**GIVEN TEXT**.

---

By: Ron L'Esteve | Updated: 2021-01-20 | Comments (2) | Related: > Azure Data Factory
Problem
In my previous article, Logging Azure Data Factory Pipeline Audit Data, I discussed a variety of methods for capturing Azure Data Factory pipeline logs and persisting the data to either a SQL Server table or within Azure Data Lake Storage Gen2. While this process of capturing pipeline log data is valuable when the pipeline activities succeed, how can we also capture and persist error details related to Azure Data Factory pipelines when activities within the pipeline fail?

---

**RAW DATA**.
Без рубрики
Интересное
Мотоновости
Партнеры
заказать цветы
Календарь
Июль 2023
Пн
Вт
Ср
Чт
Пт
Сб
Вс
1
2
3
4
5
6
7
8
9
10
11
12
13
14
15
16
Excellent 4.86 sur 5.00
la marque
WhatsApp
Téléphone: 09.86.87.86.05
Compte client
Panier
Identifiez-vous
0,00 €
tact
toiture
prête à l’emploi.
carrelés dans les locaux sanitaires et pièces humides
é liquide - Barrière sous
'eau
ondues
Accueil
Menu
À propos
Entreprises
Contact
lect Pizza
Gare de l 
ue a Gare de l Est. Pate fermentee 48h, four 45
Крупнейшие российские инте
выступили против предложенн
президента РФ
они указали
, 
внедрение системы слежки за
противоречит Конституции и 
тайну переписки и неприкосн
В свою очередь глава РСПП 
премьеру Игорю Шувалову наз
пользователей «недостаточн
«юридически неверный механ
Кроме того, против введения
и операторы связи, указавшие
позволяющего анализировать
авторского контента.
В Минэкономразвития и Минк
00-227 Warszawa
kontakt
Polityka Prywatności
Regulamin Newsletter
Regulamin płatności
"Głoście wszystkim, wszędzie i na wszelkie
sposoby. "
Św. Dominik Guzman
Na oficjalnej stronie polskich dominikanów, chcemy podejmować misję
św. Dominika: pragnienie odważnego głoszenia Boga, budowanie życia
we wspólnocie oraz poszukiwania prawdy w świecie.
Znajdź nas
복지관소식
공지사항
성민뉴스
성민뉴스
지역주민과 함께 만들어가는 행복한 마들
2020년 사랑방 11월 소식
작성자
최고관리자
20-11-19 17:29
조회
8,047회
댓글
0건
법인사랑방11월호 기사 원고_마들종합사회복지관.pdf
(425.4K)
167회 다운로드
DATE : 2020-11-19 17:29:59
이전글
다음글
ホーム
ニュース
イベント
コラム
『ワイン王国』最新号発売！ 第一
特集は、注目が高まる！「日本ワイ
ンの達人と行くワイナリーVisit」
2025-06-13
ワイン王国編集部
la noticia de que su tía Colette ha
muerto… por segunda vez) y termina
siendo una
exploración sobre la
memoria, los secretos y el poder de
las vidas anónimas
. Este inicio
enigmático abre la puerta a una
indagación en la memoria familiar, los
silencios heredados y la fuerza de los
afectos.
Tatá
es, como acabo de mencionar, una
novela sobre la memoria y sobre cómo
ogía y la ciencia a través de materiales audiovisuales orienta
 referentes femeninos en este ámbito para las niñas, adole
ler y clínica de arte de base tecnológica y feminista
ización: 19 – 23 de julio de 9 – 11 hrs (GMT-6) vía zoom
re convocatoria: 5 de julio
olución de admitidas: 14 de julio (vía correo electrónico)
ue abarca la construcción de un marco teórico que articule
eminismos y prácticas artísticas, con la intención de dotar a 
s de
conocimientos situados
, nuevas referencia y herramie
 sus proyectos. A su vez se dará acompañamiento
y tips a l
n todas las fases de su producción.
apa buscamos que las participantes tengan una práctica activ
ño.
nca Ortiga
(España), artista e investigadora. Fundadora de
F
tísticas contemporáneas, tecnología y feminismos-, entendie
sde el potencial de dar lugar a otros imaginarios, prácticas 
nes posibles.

---

**TASK DETAILS**.
Could you edit the stretch of the Azure Data Factory logging text from "By: Ron L'Esteve" through "the pipeline fail?" so that "SQL Server" reads "PostgreSQL" instead?

**ANSWER BOX**.
By: Ron L'Esteve | Updated: 2021-01-20 | Comments (2) | Related: > Azure Data Factory
Problem
In my previous article, Logging Azure Data Factory Pipeline Audit Data, I discussed a variety of methods for capturing Azure Data Factory pipeline logs and persisting the data to either a PostgreSQL table or within Azure Data Lake Storage Gen2. While this process of capturing pipeline log data is valuable when the pipeline activities succeed, how can we also capture and persist error details related to Azure Data Factory pipelines when activities within the pipeline fail?